De l’extrémité de la queue de nos traînards accourut un chef plein de blasphèmes. Commandant, général ou larve d’empereur, on ne sut qui était ce personnage. Mais il prétendait qu’on marchât et s’efforçait, en effet, de pousser sur nous un amas confus d’escogriffes à cheval et de lourds fourgons.

Tumulte, clameurs, injures atroces, malédictions épouvantables, larges coups donnés dans l’ombre. La pesée à chaque instant se faisait plus écrasante. Était-il donc écrit sur le livre de tous les destins qu’on allait crever ainsi ?

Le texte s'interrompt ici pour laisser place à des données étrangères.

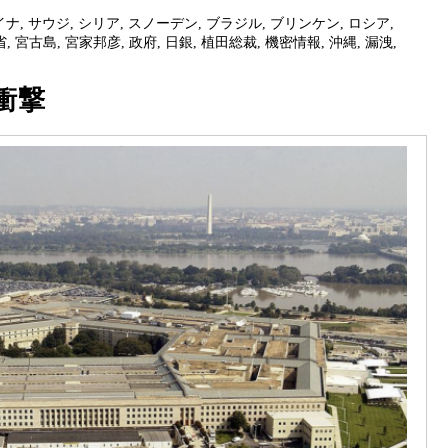
イナ
,
サウジ
,
シリア
,
スノーデン
,
ブラジル
,
ブリンケン
,
ロシア
,
省
,
宮古島
,
宮家邦彦
,
政府
,
日銀
,
植田総裁
,
機密情報
,
沖縄
,
漏洩
,
衝撃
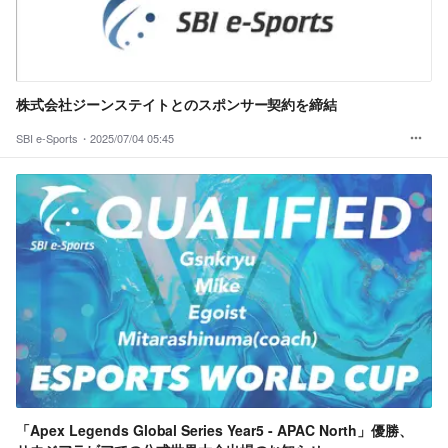
株式会社ジーンステイトとのスポンサー契約を締結
SBI e-Sports・
2025/07/04 05:45
「Apex Legends Global Series Year5 - APAC North」優勝、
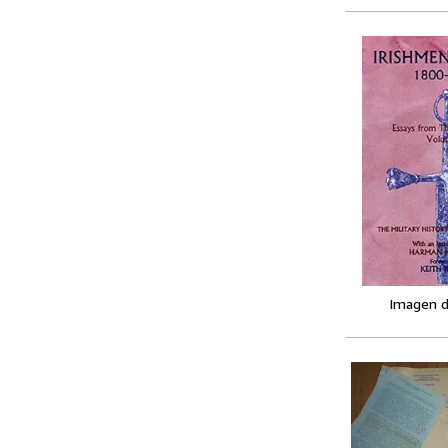
Imagen d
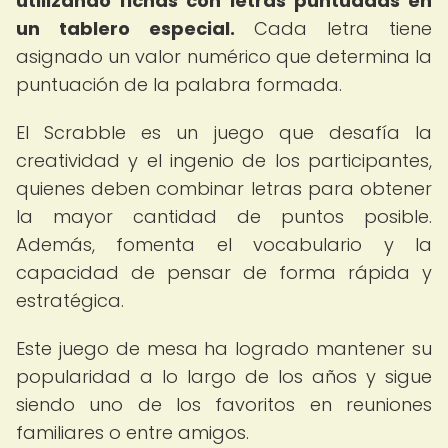
utilizando fichas con letras puntuadas en
un tablero especial.
Cada letra tiene
asignado un valor numérico que determina la
puntuación de la palabra formada.
El Scrabble es un juego que desafía la
creatividad y el ingenio de los participantes,
quienes deben combinar letras para obtener
la mayor cantidad de puntos posible.
Además, fomenta el vocabulario y la
capacidad de pensar de forma rápida y
estratégica.
Este juego de mesa ha logrado mantener su
popularidad a lo largo de los años y sigue
siendo uno de los favoritos en reuniones
familiares o entre amigos.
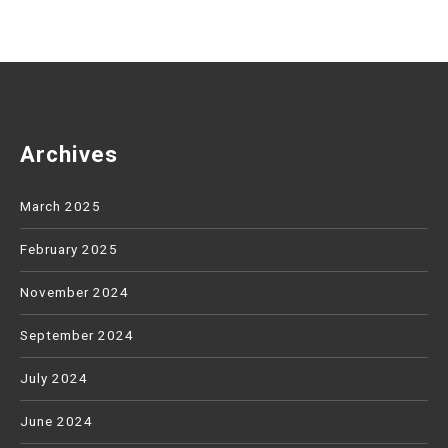
Archives
March 2025
February 2025
November 2024
September 2024
July 2024
June 2024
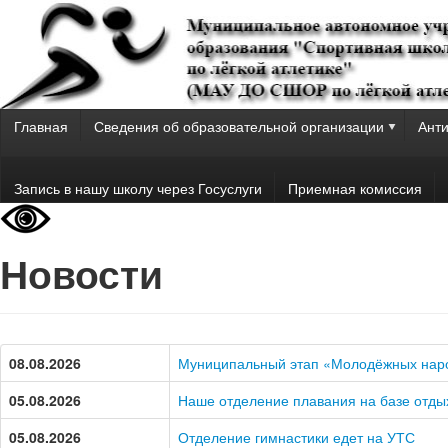
Главная
Сведения об образовательной организации
Анти
Запись в нашу школу через Госуслуги
Приемная комиссия
Новости
08.08.2026
Муниципальный этап «Молодёжных нар
05.08.2026
Наше отделение плавания на базе отды
05.08.2026
Отделение гимнастики едет на УТС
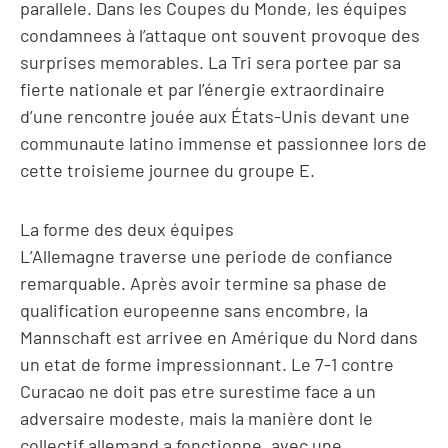
parallele. Dans les Coupes du Monde, les équipes
condamnees à l’attaque ont souvent provoque des
surprises memorables. La Tri sera portee par sa
fierte nationale et par l’énergie extraordinaire
d’une rencontre jouée aux États-Unis devant une
communaute latino immense et passionnee lors de
cette troisieme journee du groupe E.
La forme des deux équipes
L’Allemagne traverse une periode de confiance
remarquable. Après avoir termine sa phase de
qualification europeenne sans encombre, la
Mannschaft est arrivee en Amérique du Nord dans
un etat de forme impressionnant. Le 7-1 contre
Curacao ne doit pas etre surestime face a un
adversaire modeste, mais la manière dont le
collectif allemand a fonctionne, avec une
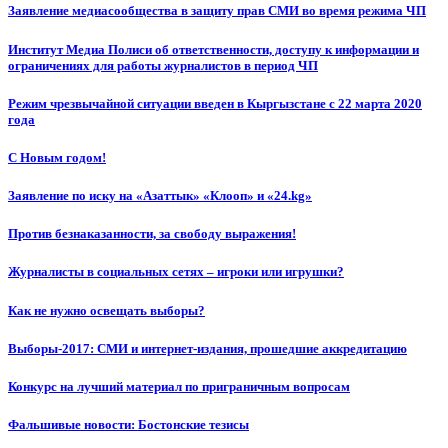
Заявление медиасообщества в защиту прав СМИ во время режима ЧП
Институт Медиа Полиси об ответственности, доступу к информации и
ограничениях для работы журналистов в период ЧП
Режим чрезвычайной ситуации введен в Кыргызстане с 22 марта 2020
года
С Новым годом!
Заявление по иску на «Азаттык» «Клооп» и «24.kg»
Против безнаказанности, за свободу выражения!
Журналисты в социальных сетях – игроки или игрушки?
Как не нужно освещать выборы?
Выборы-2017: СМИ и интернет-издания, прошедшие аккредитацию
Конкурс на лучший материал по приграничным вопросам
Фальшивые новости: Бостонские тезисы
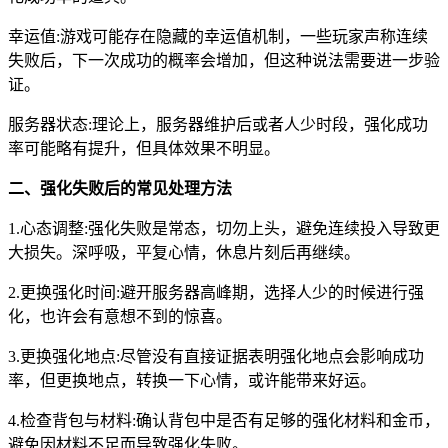
幸运值:游戏可能存在隐藏的幸运值机制，一些玩家声称连续
失败后，下一次成功的概率会增加，但这种说法需要进一步验
证。
服务器状态:理论上，服务器维护后或者人少时段，强化成功
率可能略有提升，但具体效果不明显。
二、强化失败后的常见处理方法
1.心态调整:强化失败是常态，切勿上头，避免连续投入导致更
大损失。深呼吸，平复心情，休息片刻后再继续。
2.更换强化时间:避开服务器高峰期，选择人少的时候进行强
化，也许会有意想不到的惊喜。
3.更换强化地点:尽管没有直接证据表明强化地点会影响成功
率，但更换地点，转换一下心情，或许能带来好运。
4.检查背包与材料:确认背包中是否有足够的强化材料和金币，
避免因材料不足而导致强化失败。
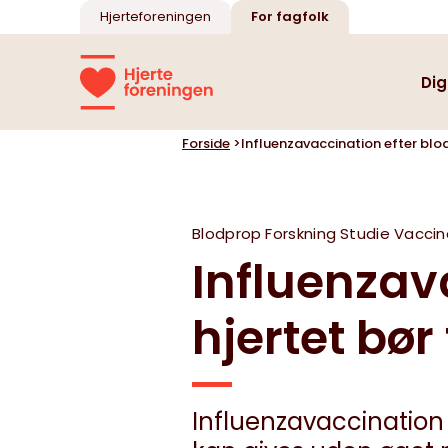
Hjerteforeningen
For fagfolk
Dig
Forside
>
Influenzavaccination efter blod
Oversigt
Oversigt
Blodprop
Forskning
Studie
Vaccin
Influenzav
Kursus i seksualitet
Mental sundhed
hjertet bø
Illustrationer af hjerte
Influenzavaccination
og kredsløb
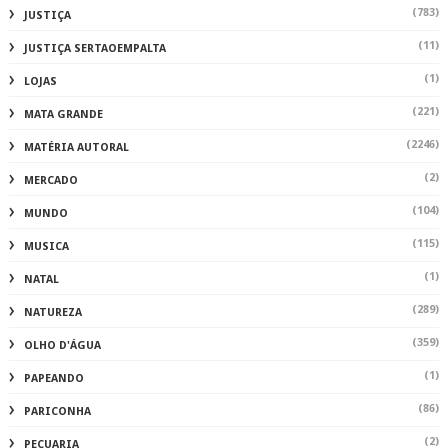
(783)
JUSTIÇA
(11)
JUSTIÇA SERTAOEMPALTA
(1)
LOJAS
(221)
MATA GRANDE
(2246)
MATÉRIA AUTORAL
(2)
MERCADO
(104)
MUNDO
(115)
MUSICA
(1)
NATAL
(289)
NATUREZA
(359)
OLHO D'ÁGUA
(1)
PAPEANDO
(86)
PARICONHA
(2)
PECUARIA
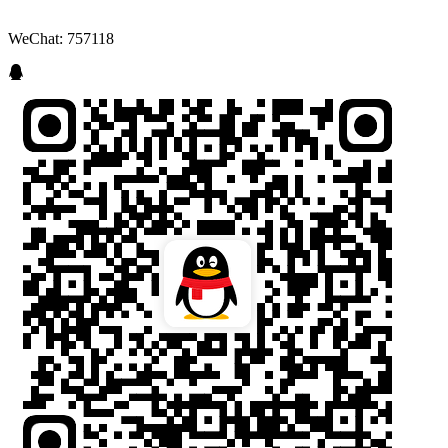
WeChat: 757118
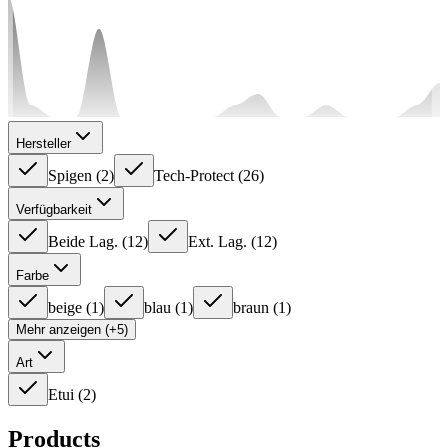
Hersteller
Spigen
(
2
)
Tech-Protect
(
26
)
Verfügbarkeit
Beide Lag.
(
12
)
Ext. Lag.
(
12
)
Farbe
beige
(
1
)
blau
(
1
)
braun
(
1
)
Mehr anzeigen (+5)
Art
Etui
(
2
)
Products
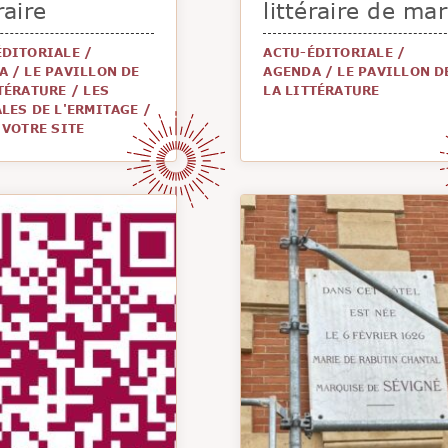
raire
littéraire de mar
ÉDITORIALE
/
ACTU-ÉDITORIALE
/
A
/
LE PAVILLON DE
AGENDA
/
LE PAVILLON D
TTÉRATURE
/
LES
LA LITTÉRATURE
LES DE L'ERMITAGE
/
 VOTRE SITE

Enfin, la marche en avant put recommencer. Un peu plus tard on arrivait à Montfort où grelottaient déjà huit ou dix mille hommes, et qu’il était urgent de dépasser. Je pus voir alors de mes yeux l’Obstacle inconnu.

Ainsi qu’un rocher qui partage les eaux d’un fleuve, sur la place de l’Église et dans l’axe précis de notre colonne, une humble charrette immobile, mais attelée d’un de ces petits ânes presque invisibles que Dieu semble avoir créés pour se consoler Lui-même de l’excessive majesté de son univers. Sur cette voiture, une torche allumée, une femme à genoux et un mort.